══ DATA SECTION

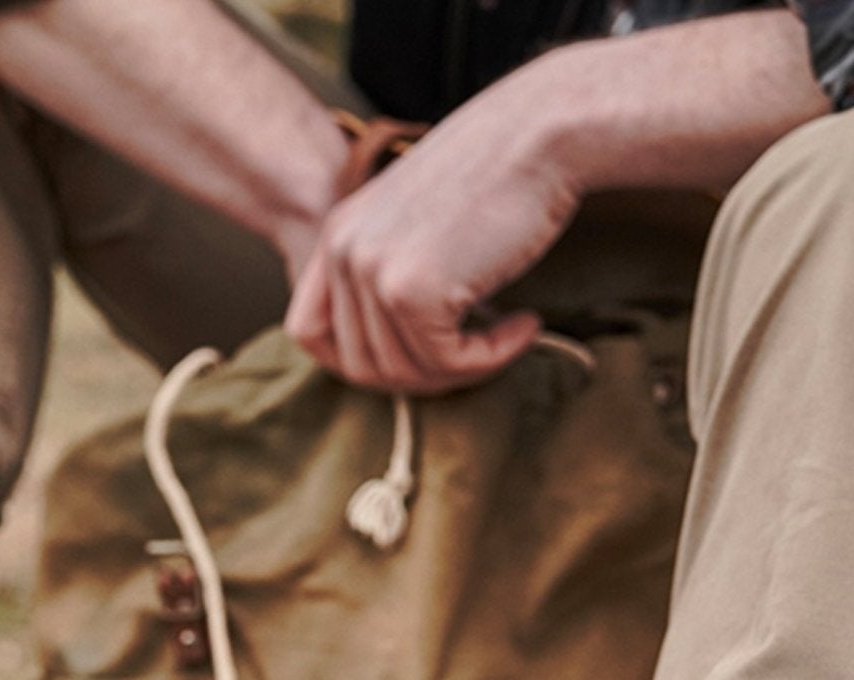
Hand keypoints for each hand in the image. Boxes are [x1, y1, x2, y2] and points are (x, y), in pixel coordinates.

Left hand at [286, 61, 582, 392]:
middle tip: (476, 355)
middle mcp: (344, 251)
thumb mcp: (420, 221)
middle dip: (422, 376)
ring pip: (404, 372)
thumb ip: (392, 271)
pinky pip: (446, 362)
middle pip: (359, 365)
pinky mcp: (413, 292)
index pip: (307, 331)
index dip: (354, 362)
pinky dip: (491, 358)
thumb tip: (395, 356)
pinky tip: (525, 327)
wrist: (547, 128)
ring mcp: (374, 272)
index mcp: (337, 233)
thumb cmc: (501, 172)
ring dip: (463, 370)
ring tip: (508, 335)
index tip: (409, 360)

════

◆ **YOUR INSTRUCTIONS**: Among the entries, how many lines contain the string "thumb"? Give the number without anything else.

◆ **EXPECTED ANSWER**: 4